━━━━━ EXCERPTED PASSAGE ━━━━━

The Bianchi Cup is a major action pistol tournament in the United States, usually held over three days in late May. Since 1984 the National Rifle Association of America has designated it their National Action Pistol Championship. It is normally held in Columbia, Missouri, at the Green Valley Rifle & Pistol Club. It has the largest purse of any tournament on the action pistol calendar and is the premier action pistol championship tournament in the world. The Bianchi Cup is the only major shooting tournament that has retained its original course of fire since its inception.

It is one of the most prestigious events in action shooting,  with the best shooters in the world in competition each May in Missouri.  Due to the diversity of stages, the tournament is widely considered one of the most difficult championships in all of the shooting sports.

━━━━━ DATA EXCERPTS ━━━━━

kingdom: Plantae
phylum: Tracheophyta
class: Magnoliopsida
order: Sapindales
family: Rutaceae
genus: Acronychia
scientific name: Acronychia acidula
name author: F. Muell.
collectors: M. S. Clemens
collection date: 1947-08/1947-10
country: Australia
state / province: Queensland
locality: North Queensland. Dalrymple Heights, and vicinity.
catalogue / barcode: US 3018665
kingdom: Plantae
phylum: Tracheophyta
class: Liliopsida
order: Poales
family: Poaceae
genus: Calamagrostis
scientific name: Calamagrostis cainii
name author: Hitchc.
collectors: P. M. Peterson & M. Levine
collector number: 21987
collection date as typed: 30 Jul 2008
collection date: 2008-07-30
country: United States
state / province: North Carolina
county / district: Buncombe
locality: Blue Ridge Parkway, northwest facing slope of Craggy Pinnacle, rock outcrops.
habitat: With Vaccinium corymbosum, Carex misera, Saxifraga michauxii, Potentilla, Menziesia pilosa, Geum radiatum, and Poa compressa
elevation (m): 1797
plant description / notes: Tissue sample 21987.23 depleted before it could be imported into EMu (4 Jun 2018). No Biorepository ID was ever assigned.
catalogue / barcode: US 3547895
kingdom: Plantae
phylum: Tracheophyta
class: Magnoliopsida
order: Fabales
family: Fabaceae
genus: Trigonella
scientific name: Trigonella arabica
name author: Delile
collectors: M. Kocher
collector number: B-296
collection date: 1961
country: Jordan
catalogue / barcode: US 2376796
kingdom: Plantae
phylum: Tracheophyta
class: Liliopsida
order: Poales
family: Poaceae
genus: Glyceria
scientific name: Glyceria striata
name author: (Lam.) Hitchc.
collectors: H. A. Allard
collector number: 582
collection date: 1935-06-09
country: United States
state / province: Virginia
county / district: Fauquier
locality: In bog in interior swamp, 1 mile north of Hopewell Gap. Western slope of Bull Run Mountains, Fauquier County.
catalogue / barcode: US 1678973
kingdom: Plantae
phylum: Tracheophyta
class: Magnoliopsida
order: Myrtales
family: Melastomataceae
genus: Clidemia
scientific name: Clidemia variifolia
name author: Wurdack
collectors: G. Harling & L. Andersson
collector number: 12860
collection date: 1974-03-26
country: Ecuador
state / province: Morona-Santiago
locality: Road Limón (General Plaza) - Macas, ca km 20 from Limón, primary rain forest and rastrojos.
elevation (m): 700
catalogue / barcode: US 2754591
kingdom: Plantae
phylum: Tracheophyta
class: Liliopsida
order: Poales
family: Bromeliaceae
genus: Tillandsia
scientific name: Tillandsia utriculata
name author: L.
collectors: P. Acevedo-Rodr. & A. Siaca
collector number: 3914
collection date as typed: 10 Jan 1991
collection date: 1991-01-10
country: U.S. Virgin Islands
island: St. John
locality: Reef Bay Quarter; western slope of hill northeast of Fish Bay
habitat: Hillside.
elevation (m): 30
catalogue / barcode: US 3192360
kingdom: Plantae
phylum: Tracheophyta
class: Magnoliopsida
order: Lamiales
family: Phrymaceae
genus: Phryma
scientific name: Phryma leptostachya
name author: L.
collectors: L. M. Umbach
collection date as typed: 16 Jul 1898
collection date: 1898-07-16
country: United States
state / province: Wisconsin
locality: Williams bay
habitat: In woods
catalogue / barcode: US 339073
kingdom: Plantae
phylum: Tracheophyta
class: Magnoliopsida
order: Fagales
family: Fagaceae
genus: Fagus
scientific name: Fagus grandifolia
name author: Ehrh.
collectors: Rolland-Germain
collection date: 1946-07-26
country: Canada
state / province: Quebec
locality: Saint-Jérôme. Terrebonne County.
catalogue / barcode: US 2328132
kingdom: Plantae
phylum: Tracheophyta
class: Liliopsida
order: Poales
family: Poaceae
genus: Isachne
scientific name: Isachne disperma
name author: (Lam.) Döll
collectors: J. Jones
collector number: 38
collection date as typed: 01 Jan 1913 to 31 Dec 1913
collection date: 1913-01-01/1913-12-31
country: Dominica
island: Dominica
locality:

━━━━━

**REQUESTS:**
#1 Can you retype the Bianchi Cup text word for word, starting at "The Bianchi Cup is a" and ending at "the shooting sports."?
#2 How would the passage about the Bianchi Cup go on if you extended it from where it stops?
The lines stand apart from the Bianchi Cup text and are separate material.

**THE RESULTS:**
#1
The Bianchi Cup is a major action pistol tournament in the United States, usually held over three days in late May. Since 1984 the National Rifle Association of America has designated it their National Action Pistol Championship. It is normally held in Columbia, Missouri, at the Green Valley Rifle & Pistol Club. It has the largest purse of any tournament on the action pistol calendar and is the premier action pistol championship tournament in the world. The Bianchi Cup is the only major shooting tournament that has retained its original course of fire since its inception.

It is one of the most prestigious events in action shooting,  with the best shooters in the world in competition each May in Missouri.  Due to the diversity of stages, the tournament is widely considered one of the most difficult championships in all of the shooting sports.

#2
NRA Bianchi Cup 
The Bianchi Cup is traditionally held the week before Memorial Day weekend (i.e. the week before the last Monday in May) every year since its inception in 1979. It is the first tournament that turns the sport of competition shooting as a whole from amateur to professional status by offering the winner a large cash prize in addition to trophies. Before NRA took control in 1984 the overall winner took home the entire cash purse of $30,000 in addition to the Bianchi Cup itself. It has its origins in the law enforcement shooting community.  Recently, with the creation of the Production Division, it has become one of the fastest growing disciplines in the action shooting community.

The Bianchi Cup is one of the three championships of action shooting's triple crown, along with the IPSC U.S. Nationals, and the Steel Challenge.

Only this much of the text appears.